PROBLEM SET
1: Name the three adjectives the photography interview uses to describe the work that comes from swooping into rural places only to propagandize a cause.
2: From the photography interview, extract word for word the passage starting at "One of the recurring" and ending at "of doing things.".

SOURCE EXTRACT
>>>

Where does your empathy for disadvantaged populations come from?
I’m not really sure. I like and deeply respect the people I photograph. There’s a real affinity that is a part of me and which I can’t fake, and I want the pictures to reflect that. I understand the rules of the world that they are coming from, and respect them. I also have lots of respect for hard work, which is kind of the prime factor in these sorts of places.


Texas migrant at home. Allensworth, California

You depict these subjects with dignity, but also honesty, showing their faults as well as their virtues. In other words, you present them as individuals, not nameless statistics. This, of course, is a fundamental tenet of good photojournalism, but one that’s perhaps not adhered to as often as it once was. Is this something you’ve thought about much, or is it more intuitive?
I just try to stay focused on producing something that rings true, that doesn’t pander. There are an untold number of photographs taken in rural places in which it’s obvious that someone has swooped in with the sole purpose of propagandizing some cause or another. Sometimes that’s all well and good, but I think ultimately that kind of approach leads to shallow, clichéd and unconvincing work. The cause might be a worthy one—and might even be one that I sympathize with—but that is not the role of my work. I take things as they are, and work to put the photographs in the service of stating that as strongly as possible.

The photograph of the cotton migrant at home is a beautiful example of utilizing environment as metaphor to comment on your subject’s circumstances. Do you consciously look for metaphor, or do you channel it intuitively?
I think all that comes later and I think that’s more for the viewer to say than for me. I go there and I react and I hope that I’m being sensitive and perceptive, and that what I’m producing rings true. The pictures are just the result of that process. Of course, I have certain goals in my mind while I’m working, but they tend to be broader, more cumulative.

One of the recurring themes in your work seems to be the attempt to retain a sense of community in spite of crumbling infrastructures and lack of opportunities—employment, cultural and social—even if that sense of community is limited to one’s immediate family. Any comment?
Frankly, I haven’t thought of it like that before. It’s just a different world with a different set of rules and different ways of doing things.

Is it fair to say that yours is a vision of America most people are unaware of, or don’t want to know about?
Mostly, I think they are unaware.


Louisiana migrant. Teviston, California

Your pictures seem to emphasize the traits we all have in common rather than those that set us apart.
I am a believer in the idea that all people are essentially the same; it is circumstance that determines the rest.

<<<

Stored dataset items
>>>

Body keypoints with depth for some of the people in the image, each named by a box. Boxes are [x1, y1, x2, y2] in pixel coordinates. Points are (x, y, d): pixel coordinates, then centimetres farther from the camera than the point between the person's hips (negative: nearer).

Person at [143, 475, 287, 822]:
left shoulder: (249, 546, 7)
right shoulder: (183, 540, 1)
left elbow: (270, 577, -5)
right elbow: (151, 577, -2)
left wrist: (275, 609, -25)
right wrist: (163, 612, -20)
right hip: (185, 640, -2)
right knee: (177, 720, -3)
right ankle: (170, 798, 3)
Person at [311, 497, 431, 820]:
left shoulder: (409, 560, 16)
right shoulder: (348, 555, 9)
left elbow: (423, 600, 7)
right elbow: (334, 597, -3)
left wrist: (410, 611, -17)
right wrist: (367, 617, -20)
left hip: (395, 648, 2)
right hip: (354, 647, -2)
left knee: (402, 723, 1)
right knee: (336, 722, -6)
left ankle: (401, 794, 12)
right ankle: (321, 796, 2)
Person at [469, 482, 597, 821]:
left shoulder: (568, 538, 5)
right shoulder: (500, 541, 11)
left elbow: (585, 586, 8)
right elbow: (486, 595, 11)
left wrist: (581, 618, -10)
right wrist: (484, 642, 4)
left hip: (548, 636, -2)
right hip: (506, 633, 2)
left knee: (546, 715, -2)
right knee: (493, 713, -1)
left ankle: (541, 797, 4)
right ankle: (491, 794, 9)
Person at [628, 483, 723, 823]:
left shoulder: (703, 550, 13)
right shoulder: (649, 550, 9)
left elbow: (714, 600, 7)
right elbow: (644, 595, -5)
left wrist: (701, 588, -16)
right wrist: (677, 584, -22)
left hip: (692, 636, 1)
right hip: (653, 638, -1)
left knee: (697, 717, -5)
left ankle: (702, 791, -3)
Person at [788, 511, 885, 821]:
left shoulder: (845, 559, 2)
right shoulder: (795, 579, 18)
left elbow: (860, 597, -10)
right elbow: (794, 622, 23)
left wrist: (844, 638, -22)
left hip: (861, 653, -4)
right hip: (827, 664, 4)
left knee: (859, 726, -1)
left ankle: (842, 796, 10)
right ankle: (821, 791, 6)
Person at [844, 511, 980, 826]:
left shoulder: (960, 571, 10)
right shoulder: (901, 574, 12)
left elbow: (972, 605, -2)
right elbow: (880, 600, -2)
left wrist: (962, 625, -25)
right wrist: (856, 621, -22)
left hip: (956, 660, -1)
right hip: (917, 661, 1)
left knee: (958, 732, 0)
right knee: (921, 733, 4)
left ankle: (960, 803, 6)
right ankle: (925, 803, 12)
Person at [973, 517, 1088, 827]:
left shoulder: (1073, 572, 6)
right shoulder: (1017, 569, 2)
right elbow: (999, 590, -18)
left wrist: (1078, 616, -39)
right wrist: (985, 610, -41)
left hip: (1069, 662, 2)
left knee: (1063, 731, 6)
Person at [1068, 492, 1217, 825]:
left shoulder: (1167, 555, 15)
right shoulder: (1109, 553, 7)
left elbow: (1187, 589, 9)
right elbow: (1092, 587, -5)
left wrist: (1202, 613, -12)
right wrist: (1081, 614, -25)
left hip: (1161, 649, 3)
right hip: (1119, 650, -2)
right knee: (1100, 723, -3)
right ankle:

<<<

PER-TASK OUTPUTS
1: Shallow, clichéd, and unconvincing.

2:
One of the recurring themes in your work seems to be the attempt to retain a sense of community in spite of crumbling infrastructures and lack of opportunities—employment, cultural and social—even if that sense of community is limited to one’s immediate family. Any comment?
Frankly, I haven’t thought of it like that before. It’s just a different world with a different set of rules and different ways of doing things.